We are still not that well prepared for the next pandemic, be it a Covid mutation or an avian flu. It won’t do to tell everyone next time to fashion protective gear from old t-shirts. (Full disclosure: I have a large box of adorable, inadequate masks I sewed from the children’s old pyjamas — anyone else have this souvenir?). Personal decisions on masking or vaccinating are not a sound foundation for a public health strategy — but binding national ventilation standards could be. The Administration finally produced guidance for ventilation just as the “emergency” ended, with new CDC standards and a “Clean Air in Buildings” challenge backed with previously allocated funds to encourage local and state governments to improve indoor air quality. Let’s see if all this encouragement is enough; I’m skeptical we’ll see the right outcome until it’s mandated, because revamping ventilation is expensive.
Now is the time to rehearse. We could set in place basic protocols on swiftly developing and approving vaccines, creating and distributing diagnostic tests and protective gear, guaranteeing insurance coverage, and emptying custodial facilities to prevent spread. Stockpiles of multi-use respirators and other protective gear need to be created and distributed around the country. International lab safety standards to prevent and contain leaks need to be agreed and enforced. Surveillance of possible zoonotic and emergent viruses in the wild needs to be stepped up, and research focused on countering these pathogens that can be transmitted between species. We should not have to wait for the declaration of another “emergency” to improve the CDC’s capacity on clear communications and guidance, and give it a broad mandate to requisition data throughout the country and at every level. The CDC also needs authority to flexibly shift its various pools of funding so it can respond nimbly to crises.
Animal societies are not known for rescuing the weakest from mortal danger. But American society is the richest in the world; we might expect our compatriots to behave a bit more generously. Our Constitution does not give more rights to the fittest, and neither should we. Sadly, the rhetoric of “ending” the “emergency” does little to encourage our continuing responsibility to protect each other.
Dinah PoKempner is a bar registered, accomplished, and published expert in international law, human rights, and organizational management. Read more of Dinah’s work on Twitter, LinkedIn, and DinahPoKempner.com
[1] India and Brazil are right after the U.S. in terms of sheer numbers of the dead.
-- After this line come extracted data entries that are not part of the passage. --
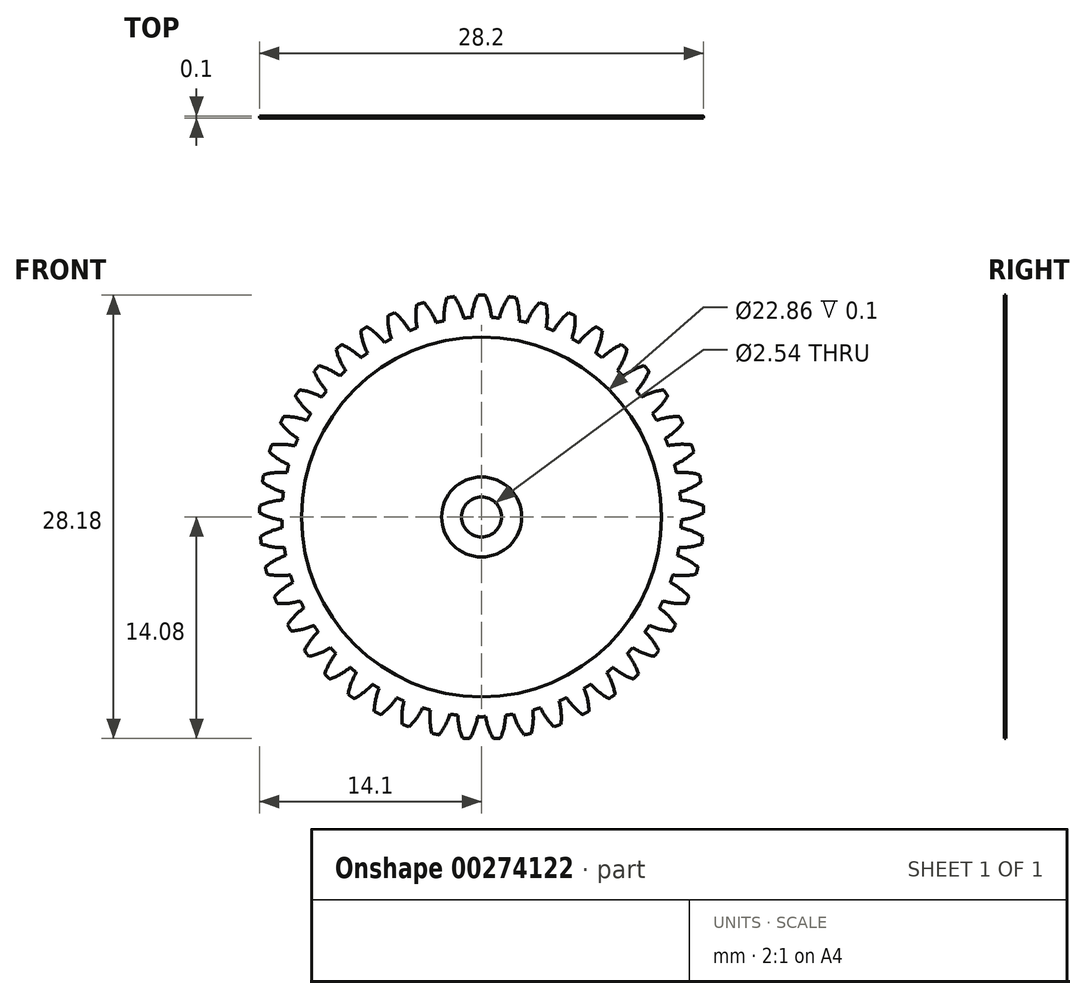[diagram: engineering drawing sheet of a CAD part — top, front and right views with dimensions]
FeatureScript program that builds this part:
annotation { "Feature Type Name" : "Feature", "Feature Type Description" : "" }
export const myFeature = defineFeature(function(context is Context, id is Id, definition is map)
    precondition{}
    {
        {
            assignVariable(context, id + "F0", {"name" : "teeth", "anyValue" : 45});
        }
        {
            assignVariable(context, id + "F1", {"name" : "thickness", "anyValue" : 0.1});
        }
        {
            var Q0;
            Q0=qCreatedBy(makeId("Front.planeOp"),FACE);
            var sketch = newSketch(context, id + "F2", { "sketchPlane" : qUnion([Q0])});
            skCircle(sketch, "E0", {"center": v(0, 0) * mm, "radius": 13.5 * mm, "construction": true});
            skCircle(sketch, "E1", {"center": v(0, 0) * mm, "radius": 14.1 * mm, "construction": true});
            skCircle(sketch, "E2", {"center": v(0, 0) * mm, "radius": 12.69 * mm});
            skCircle(sketch, "E3", {"center": v(27, 0) * mm, "radius": 12.69 * mm, "construction": true});
            skLineSegment(sketch, "E4", {"start": v(11.92, 4.34) * mm, "end": v(13.5, 0) * mm, "construction": true});
            skLineSegment(sketch, "E5", {"start": v(0, 0) * mm, "end": v(13.5, 0) * mm, "construction": true});
            skLineSegment(sketch, "E6", {"start": v(13.5, 0) * mm, "end": v(13.5, 28.46) * mm, "construction": true});
            skLineSegment(sketch, "E7", {"start": v(13.5, 0) * mm, "end": v(15.08, -4.34) * mm, "construction": true});
            skLineSegment(sketch, "E8", {"start": v(13.5, 0) * mm, "end": v(27, 0) * mm, "construction": true});
            skLineSegment(sketch, "E9", {"start": v(11.92, 4.34) * mm, "end": v(0, 0) * mm, "construction": true});
            skArc(sketch, "E10", {"start": v(11.92, 4.34) * mm, "mid": v(12.5, 2.1) * mm, "end": v(12.68, -0.19) * mm, "construction": true});
            skArc(sketch, "E11", {"start": v(12.68, -0.19) * mm, "mid": v(12.36, 2.86) * mm, "end": v(11.3, 5.75) * mm, "construction": true});
            skLineSegment(sketch, "E12", {"start": v(11.3, 5.75) * mm, "end": v(0, 0) * mm, "construction": true});
            skLineSegment(sketch, "E13", {"start": v(11.3, 5.75) * mm, "end": v(14.1, 0.26) * mm, "construction": true});
            skLineSegment(sketch, "E14", {"start": v(12.68, -0.19) * mm, "end": v(0, 0) * mm, "construction": true});
            skArc(sketch, "E15", {"start": v(12.68, -0.19) * mm, "mid": v(13.41, -0.03) * mm, "end": v(14.1, 0.26) * mm});
            skLineSegment(sketch, "E16", {"start": v(0, 0) * mm, "end": v(14.1, 0.5) * mm, "construction": true});
            skArc(sketch, "E17.MirrorCS", {"start": v(12.64, 1.07) * mm, "mid": v(13.38, 0.97) * mm, "end": v(14.08, 0.72) * mm});
            skPoint(sketch, "E18", {"position": v(13.47, 0.94) * mm});
            skArc(sketch, "E19", {"start": v(14.1, 0.26) * mm, "mid": v(14.1, 0.5) * mm, "end": v(14.08, 0.72) * mm});
            skPoint(sketch, "E20", {"position": v(12.68, 0.44) * mm});
            skArc(sketch, "E21", {"start": v(12.68, -0.19) * mm, "mid": v(12.68, 0.44) * mm, "end": v(12.64, 1.07) * mm});
            skCircle(sketch, "E22", {"center": v(0, 0) * mm, "radius": 1.27 * mm});
            skSolve(sketch);
        }
        {
            var Q0;
            {var subQ0=sQuery(id+"F2.wireOp",EDGE,"E2");var subQ1=makeQuery(id+"F2.imprint","INTERSECT",VERTEX,{"derivedFrom":[subQ0,sQuery(id+"F2.wireOp",EDGE,"E15")]});Q0=makeQuery(id+"F2.imprint","IMPRINT",FACE,{"disambiguationData":[TD([[makeQuery(id+"F2.imprint","IMPRINT",EDGE,{"disambiguationData":[TD([[subQ1,1.0]])],"derivedFrom":subQ0}),1.0]])]});}
            extrude(context, id + "F3", {"entities" : qUnion([Q0]), "depth" : (getVariable(context, 'thickness')) * mm});
        }
        {
            var Q0;
            {var subQ0=sQuery(id+"F2.wireOp",EDGE,"E15");Q0=makeQuery(id+"F2.imprint","IMPRINT",FACE,{"disambiguationData":[TD([[makeQuery(id+"F2.imprint","IMPRINT",EDGE,{"derivedFrom":subQ0}),1.0]])]});}
            extrude(context, id + "F4", {"entities" : qUnion([Q0]), "depth" : (getVariable(context, 'thickness')) * mm});
        }
        {
            var Q0;
            Q0=qCreatedBy(makeId("Right.planeOp"),FACE);
            var sketch = newSketch(context, id + "F5", { "sketchPlane" : qUnion([Q0])});
            skLineSegment(sketch, "E23", {"start": v(0, 0) * mm, "end": v(12.3, 0) * mm});
            skSolve(sketch);
        }
        {
            var Q0;
            Q0=makeQuery(id+"F4.opExtrude","SWEPT_BODY",BODY,{"disambiguationData":[OSD([sQuery(id+"F2.wireOp",EDGE,"E2"),sQuery(id+"F2.wireOp",EDGE,"E15"),sQuery(id+"F2.wireOp",EDGE,"E17.MirrorCS"),sQuery(id+"F2.wireOp",EDGE,"E19")])]});
            var Q1;
            Q1=sQuery(id+"F5.wireOp",EDGE,"E23");
            circularPattern(context, id + "F6", {"operationType" : NewBodyOperationType.ADD, "entities" : qUnion([Q0]), "axis" : qUnion([Q1]), "angle" : (360 / getVariable(context, 'teeth')) * degree, "instanceCount" : getVariable(context, 'teeth')});
        }
        {
            var Q0;
            {var subQ0=sQuery(id+"F2.wireOp",EDGE,"E2");var subQ1=makeQuery(id+"F4.opExtrude","CAP_FACE",FACE,{"disambiguationData":[OSD([subQ0,sQuery(id+"F2.wireOp",EDGE,"E15"),sQuery(id+"F2.wireOp",EDGE,"E17.MirrorCS"),sQuery(id+"F2.wireOp",EDGE,"E19")])],"isStart":false});Q0=makeQuery(id+"F6.boolean.opBoolean","MERGE",FACE,{"derivedFrom":[makeQuery(id+"F3.opExtrude","CAP_FACE",FACE,{"disambiguationData":[OSD([subQ0,sQuery(id+"F2.wireOp",EDGE,"E22")])],"isStart":false}),subQ1,makeQuery(id+"F6.opPattern","COPY",FACE,{"derivedFrom":subQ1,"instanceName":"1"}),makeQuery(id+"F6.opPattern","COPY",FACE,{"derivedFrom":subQ1,"instanceName":"2"}),makeQuery(id+"F6.opPattern","COPY",FACE,{"derivedFrom":subQ1,"instanceName":"3"}),makeQuery(id+"F6.opPattern","COPY",FACE,{"derivedFrom":subQ1,"instanceName":"4"}),makeQuery(id+"F6.opPattern","COPY",FACE,{"derivedFrom":subQ1,"instanceName":"5"}),makeQuery(id+"F6.opPattern","COPY",FACE,{"derivedFrom":subQ1,"instanceName":"6"}),makeQuery(id+"F6.opPattern","COPY",FACE,{"derivedFrom":subQ1,"instanceName":"7"}),makeQuery(id+"F6.opPattern","COPY",FACE,{"derivedFrom":subQ1,"instanceName":"8"}),makeQuery(id+"F6.opPattern","COPY",FACE,{"derivedFrom":subQ1,"instanceName":"9"}),makeQuery(id+"F6.opPattern","COPY",FACE,{"derivedFrom":subQ1,"instanceName":"10"}),makeQuery(id+"F6.opPattern","COPY",FACE,{"derivedFrom":subQ1,"instanceName":"11"}),makeQuery(id+"F6.opPattern","COPY",FACE,{"derivedFrom":subQ1,"instanceName":"12"}),makeQuery(id+"F6.opPattern","COPY",FACE,{"derivedFrom":subQ1,"instanceName":"13"}),makeQuery(id+"F6.opPattern","COPY",FACE,{"derivedFrom":subQ1,"instanceName":"14"}),makeQuery(id+"F6.opPattern","COPY",FACE,{"derivedFrom":subQ1,"instanceName":"15"}),makeQuery(id+"F6.opPattern","COPY",FACE,{"derivedFrom":subQ1,"instanceName":"16"}),makeQuery(id+"F6.opPattern","COPY",FACE,{"derivedFrom":subQ1,"instanceName":"17"}),makeQuery(id+"F6.opPattern","COPY",FACE,{"derivedFrom":subQ1,"instanceName":"18"}),makeQuery(id+"F6.opPattern","COPY",FACE,{"derivedFrom":subQ1,"instanceName":"19"}),makeQuery(id+"F6.opPattern","COPY",FACE,{"derivedFrom":subQ1,"instanceName":"20"}),makeQuery(id+"F6.opPattern","COPY",FACE,{"derivedFrom":subQ1,"instanceName":"21"}),makeQuery(id+"F6.opPattern","COPY",FACE,{"derivedFrom":subQ1,"instanceName":"22"}),makeQuery(id+"F6.opPattern","COPY",FACE,{"derivedFrom":subQ1,"instanceName":"23"}),makeQuery(id+"F6.opPattern","COPY",FACE,{"derivedFrom":subQ1,"instanceName":"24"}),makeQuery(id+"F6.opPattern","COPY",FACE,{"derivedFrom":subQ1,"instanceName":"25"}),makeQuery(id+"F6.opPattern","COPY",FACE,{"derivedFrom":subQ1,"instanceName":"26"}),makeQuery(id+"F6.opPattern","COPY",FACE,{"derivedFrom":subQ1,"instanceName":"27"}),makeQuery(id+"F6.opPattern","COPY",FACE,{"derivedFrom":subQ1,"instanceName":"28"}),makeQuery(id+"F6.opPattern","COPY",FACE,{"derivedFrom":subQ1,"instanceName":"29"}),makeQuery(id+"F6.opPattern","COPY",FACE,{"derivedFrom":subQ1,"instanceName":"30"}),makeQuery(id+"F6.opPattern","COPY",FACE,{"derivedFrom":subQ1,"instanceName":"31"}),makeQuery(id+"F6.opPattern","COPY",FACE,{"derivedFrom":subQ1,"instanceName":"32"}),makeQuery(id+"F6.opPattern","COPY",FACE,{"derivedFrom":subQ1,"instanceName":"33"}),makeQuery(id+"F6.opPattern","COPY",FACE,{"derivedFrom":subQ1,"instanceName":"34"}),makeQuery(id+"F6.opPattern","COPY",FACE,{"derivedFrom":subQ1,"instanceName":"35"}),makeQuery(id+"F6.opPattern","COPY",FACE,{"derivedFrom":subQ1,"instanceName":"36"}),makeQuery(id+"F6.opPattern","COPY",FACE,{"derivedFrom":subQ1,"instanceName":"37"}),makeQuery(id+"F6.opPattern","COPY",FACE,{"derivedFrom":subQ1,"instanceName":"38"}),makeQuery(id+"F6.opPattern","COPY",FACE,{"derivedFrom":subQ1,"instanceName":"39"}),makeQuery(id+"F6.opPattern","COPY",FACE,{"derivedFrom":subQ1,"instanceName":"40"}),makeQuery(id+"F6.opPattern","COPY",FACE,{"derivedFrom":subQ1,"instanceName":"41"}),makeQuery(id+"F6.opPattern","COPY",FACE,{"derivedFrom":subQ1,"instanceName":"42"}),makeQuery(id+"F6.opPattern","COPY",FACE,{"derivedFrom":subQ1,"instanceName":"43"}),makeQuery(id+"F6.opPattern","COPY",FACE,{"derivedFrom":subQ1,"instanceName":"44"})]});}
            var sketch = newSketch(context, id + "F7", { "sketchPlane" : qUnion([Q0])});
            skCircle(sketch, "E24", {"center": v(0, 0) * mm, "radius": 2.54 * mm});
            skCircle(sketch, "E25", {"center": v(0, 0) * mm, "radius": 11.43 * mm});
            skSolve(sketch);
        }
        {
            var Q0;
            Q0=qSketchRegion(id+"F7",true);
            extrude(context, id + "F8", {"entities" : qUnion([Q0]), "operationType" : NewBodyOperationType.REMOVE, "oppositeDirection" : true, "depth" : 0.64 * mm});
        }
        {
            var Q0;
            {var subQ0=sQuery(id+"F2.wireOp",EDGE,"E2");var subQ1=makeQuery(id+"F4.opExtrude","CAP_FACE",FACE,{"disambiguationData":[OSD([subQ0,sQuery(id+"F2.wireOp",EDGE,"E15"),sQuery(id+"F2.wireOp",EDGE,"E17.MirrorCS"),sQuery(id+"F2.wireOp",EDGE,"E19")])],"isStart":true});Q0=makeQuery(id+"F6.boolean.opBoolean","MERGE",FACE,{"derivedFrom":[makeQuery(id+"F3.opExtrude","CAP_FACE",FACE,{"disambiguationData":[OSD([subQ0,sQuery(id+"F2.wireOp",EDGE,"E22")])],"isStart":true}),subQ1,makeQuery(id+"F6.opPattern","COPY",FACE,{"derivedFrom":subQ1,"instanceName":"1"}),makeQuery(id+"F6.opPattern","COPY",FACE,{"derivedFrom":subQ1,"instanceName":"2"}),makeQuery(id+"F6.opPattern","COPY",FACE,{"derivedFrom":subQ1,"instanceName":"3"}),makeQuery(id+"F6.opPattern","COPY",FACE,{"derivedFrom":subQ1,"instanceName":"4"}),makeQuery(id+"F6.opPattern","COPY",FACE,{"derivedFrom":subQ1,"instanceName":"5"}),makeQuery(id+"F6.opPattern","COPY",FACE,{"derivedFrom":subQ1,"instanceName":"6"}),makeQuery(id+"F6.opPattern","COPY",FACE,{"derivedFrom":subQ1,"instanceName":"7"}),makeQuery(id+"F6.opPattern","COPY",FACE,{"derivedFrom":subQ1,"instanceName":"8"}),makeQuery(id+"F6.opPattern","COPY",FACE,{"derivedFrom":subQ1,"instanceName":"9"}),makeQuery(id+"F6.opPattern","COPY",FACE,{"derivedFrom":subQ1,"instanceName":"10"}),makeQuery(id+"F6.opPattern","COPY",FACE,{"derivedFrom":subQ1,"instanceName":"11"}),makeQuery(id+"F6.opPattern","COPY",FACE,{"derivedFrom":subQ1,"instanceName":"12"}),makeQuery(id+"F6.opPattern","COPY",FACE,{"derivedFrom":subQ1,"instanceName":"13"}),makeQuery(id+"F6.opPattern","COPY",FACE,{"derivedFrom":subQ1,"instanceName":"14"}),makeQuery(id+"F6.opPattern","COPY",FACE,{"derivedFrom":subQ1,"instanceName":"15"}),makeQuery(id+"F6.opPattern","COPY",FACE,{"derivedFrom":subQ1,"instanceName":"16"}),makeQuery(id+"F6.opPattern","COPY",FACE,{"derivedFrom":subQ1,"instanceName":"17"}),makeQuery(id+"F6.opPattern","COPY",FACE,{"derivedFrom":subQ1,"instanceName":"18"}),makeQuery(id+"F6.opPattern","COPY",FACE,{"derivedFrom":subQ1,"instanceName":"19"}),makeQuery(id+"F6.opPattern","COPY",FACE,{"derivedFrom":subQ1,"instanceName":"20"}),makeQuery(id+"F6.opPattern","COPY",FACE,{"derivedFrom":subQ1,"instanceName":"21"}),makeQuery(id+"F6.opPattern","COPY",FACE,{"derivedFrom":subQ1,"instanceName":"22"}),makeQuery(id+"F6.opPattern","COPY",FACE,{"derivedFrom":subQ1,"instanceName":"23"}),makeQuery(id+"F6.opPattern","COPY",FACE,{"derivedFrom":subQ1,"instanceName":"24"}),makeQuery(id+"F6.opPattern","COPY",FACE,{"derivedFrom":subQ1,"instanceName":"25"}),makeQuery(id+"F6.opPattern","COPY",FACE,{"derivedFrom":subQ1,"instanceName":"26"}),makeQuery(id+"F6.opPattern","COPY",FACE,{"derivedFrom":subQ1,"instanceName":"27"}),makeQuery(id+"F6.opPattern","COPY",FACE,{"derivedFrom":subQ1,"instanceName":"28"}),makeQuery(id+"F6.opPattern","COPY",FACE,{"derivedFrom":subQ1,"instanceName":"29"}),makeQuery(id+"F6.opPattern","COPY",FACE,{"derivedFrom":subQ1,"instanceName":"30"}),makeQuery(id+"F6.opPattern","COPY",FACE,{"derivedFrom":subQ1,"instanceName":"31"}),makeQuery(id+"F6.opPattern","COPY",FACE,{"derivedFrom":subQ1,"instanceName":"32"}),makeQuery(id+"F6.opPattern","COPY",FACE,{"derivedFrom":subQ1,"instanceName":"33"}),makeQuery(id+"F6.opPattern","COPY",FACE,{"derivedFrom":subQ1,"instanceName":"34"}),makeQuery(id+"F6.opPattern","COPY",FACE,{"derivedFrom":subQ1,"instanceName":"35"}),makeQuery(id+"F6.opPattern","COPY",FACE,{"derivedFrom":subQ1,"instanceName":"36"}),makeQuery(id+"F6.opPattern","COPY",FACE,{"derivedFrom":subQ1,"instanceName":"37"}),makeQuery(id+"F6.opPattern","COPY",FACE,{"derivedFrom":subQ1,"instanceName":"38"}),makeQuery(id+"F6.opPattern","COPY",FACE,{"derivedFrom":subQ1,"instanceName":"39"}),makeQuery(id+"F6.opPattern","COPY",FACE,{"derivedFrom":subQ1,"instanceName":"40"}),makeQuery(id+"F6.opPattern","COPY",FACE,{"derivedFrom":subQ1,"instanceName":"41"}),makeQuery(id+"F6.opPattern","COPY",FACE,{"derivedFrom":subQ1,"instanceName":"42"}),makeQuery(id+"F6.opPattern","COPY",FACE,{"derivedFrom":subQ1,"instanceName":"43"}),makeQuery(id+"F6.opPattern","COPY",FACE,{"derivedFrom":subQ1,"instanceName":"44"})]});}
            var sketch = newSketch(context, id + "F9", { "sketchPlane" : qUnion([Q0])});
            skCircle(sketch, "E26", {"center": v(0, 0) * mm, "radius": 2.54 * mm});
            skCircle(sketch, "E27", {"center": v(0, 0) * mm, "radius": 11.43 * mm});
            skSolve(sketch);
        }
        {
            var Q0;
            Q0=qSketchRegion(id+"F9",true);
            extrude(context, id + "F10", {"entities" : qUnion([Q0]), "operationType" : NewBodyOperationType.REMOVE, "oppositeDirection" : true, "depth" : 0.64 * mm});
        }
    });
[2] Heart disease, cancer and unintentional injury are the first three, for those who need to know.
[3] See, e.g. Jillian McKoy, “Morgue Data Reveal Africa’s High COVID-19 Death Toll,” Boston University School of Public Health website, June 14, 2022 at https://www.bu.edu/sph/news/articles/2022/morgue-data-reveals-true-covid-19-death-toll-in-africa/
[4] There are conflicting studies as to whether multiple Covid infections increase or decrease the likelihood of reporting long Covid symptoms.
[5] That’s about 500 million and 20 million, respectively.